For PacBio CLR reads:

pbmm2 align t2t-and-subtel.fa clr-reads.fa.gz aln.bam --preset SUBREAD --sort

For PacBio HiFi reads:

pbmm2 align t2t-and-subtel.fa hifi-reads.fa.gz aln.bam --preset HiFi --sort

For Oxford Nanopore reads:

minimap2 -ax map-ont -t 6 -N 5 -Y -L -o aln-unsort.sam t2t-and-subtel.fa ont-reads.fa.gz
samtools sort -o aln.bam aln-unsort.sam
samtools index aln.bam

(3) extract subset of reads that were mapped to subtelomere regions:

python3 get_subtel_reads.py -b aln.bam -i clr-reads.fa.gz -o subtel-reads.fa.gz

(4) align read subset to telogator reference:

We recommend using the winnowmap aligner for best results. An example for HiFi reads:

winnowmap -ax map-hifi -Y -W resources/repetitive-k15.txt -o subtel_aln-unsort.sam t2t-telogator-ref.fa subtel-reads.fa.gz
samtools sort -o subtel_aln.bam subtel_aln-unsort.sam
samtools index subtel_aln.bam

Though this alignment could be done using the same tools as in step 2, if desired.
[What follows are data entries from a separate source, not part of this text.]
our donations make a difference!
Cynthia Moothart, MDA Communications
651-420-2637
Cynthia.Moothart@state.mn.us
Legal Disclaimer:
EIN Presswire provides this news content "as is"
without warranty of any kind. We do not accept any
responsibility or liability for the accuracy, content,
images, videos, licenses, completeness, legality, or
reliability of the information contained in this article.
(5) run telogator on subtel-only alignment:

python3 telogator.py -i subtel_aln.bam -o telogator_out/

The -p input option specifies the number of processes to use (default: 4).

For Nanopore reads, which might have systematic sequencing errors in telomere regions, try adding the -r ont input option if Telogator is not finding many telomeres.